Ad Vingerhoets, Professor für Klinische Psychologie an der Universität Tilburg in den Niederlanden, hat noch einen zweiten Erklärungsansatz. Er sagte im «Tages-Anzeiger»: «Menschen mit hektischen Berufen nehmen ihre Körperempfindungen in der Freizeit viel stärker wahr als an normalen Arbeitstagen, weil ihre auf ihren Körper gerichtete Aufmerksamkeit in der Hektik des Alltags abgelenkt wird.»
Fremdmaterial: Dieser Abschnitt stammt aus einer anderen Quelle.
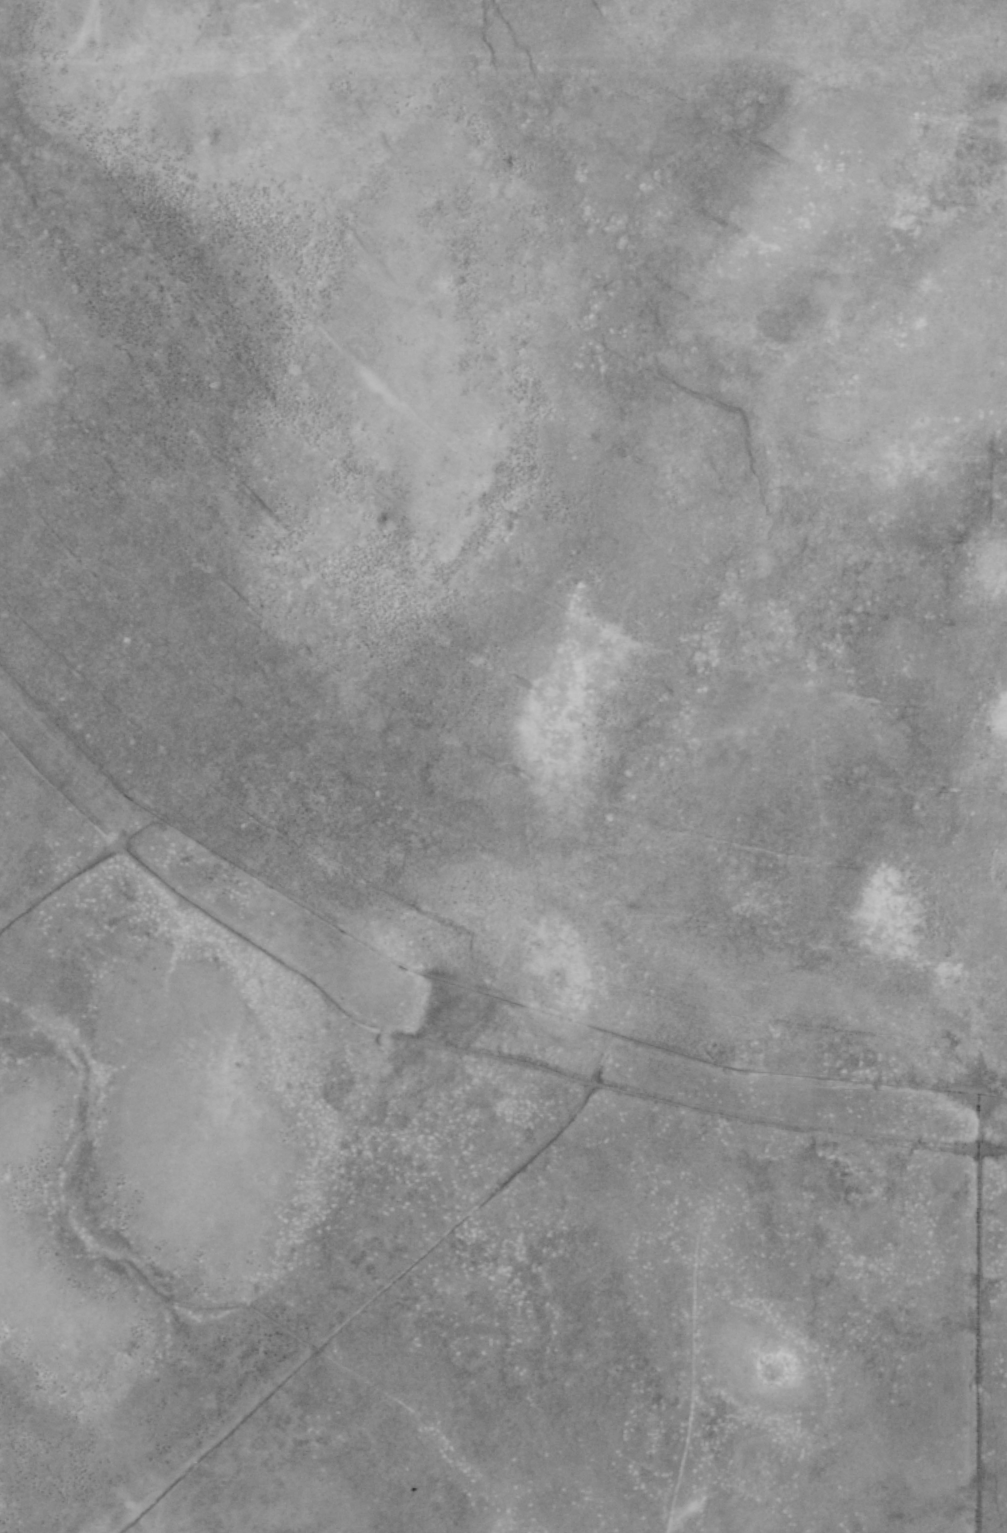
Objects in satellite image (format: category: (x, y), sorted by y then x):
crop: (503, 766)

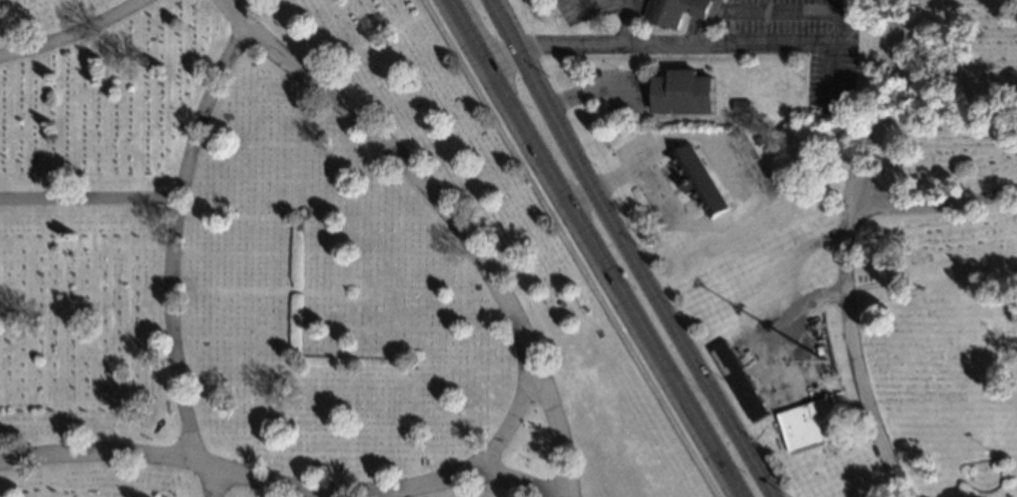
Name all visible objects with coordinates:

Dazu müsse man wissen, dass das Empfinden von Schmerzen und Müdigkeit Aufmerksamkeit verlangt. «Das ist auch der Grund, weshalb Sportlerinnen und Sportler Schmerzen oder gar Verletzungen oft erst nach dem Wettkampf bemerken», so Vingerhoets. Mit anderen Worten: Wenn es keine arbeitsbedingten Ablenkungen gibt, achten die Menschen eher auf ihren schmerzenden Rücken oder ihren pochenden Schädel.

Work-Life-Balance ist entscheidend

Es gibt Möglichkeiten, die Gefahr von «Leisure Sickness» zu minimieren. «Ich empfehle allen Betroffenen, einen ehrlichen Blick in den Spiegel zu werfen, ihr Leben ernsthaft zu betrachten und sich zu fragen, ob bei ihnen das Verhältnis zwischen Arbeit und Privatleben ausgewogen ist», sagt Ad Vingerhoets.

Man solle sich die Ursachen der Probleme bewusst machen, diese angehen und Veränderungen vornehmen. «Klappt das nicht, sollte man eine Psychologin oder einen Psychologen mit Erfahrung auf dem Gebiet der Stressbewältigung aufsuchen.»

Carolin Hauschild vom Luzerner Kantonsspital ergänzt: «Auch ausserhalb der Ferien sind Erholungs- und Entspannungsphasen wichtig. Es bewährt sich, Arbeit und Freizeit klar zu trennen und Zeit für Familie und Freunde bewusst einzuplanen.»

Ein besonderes Augenmerk verdienen laut der Ärztin die Tage unmittelbar vor den Ferien, an denen sich oft allerhand anstaue. «Dem lässt sich allenfalls durch eine frühzeitige Planung zum Teil vorbeugen. Auch ausreichend Schlaf und regelmässige Bewegung können helfen», sagt Hauschild.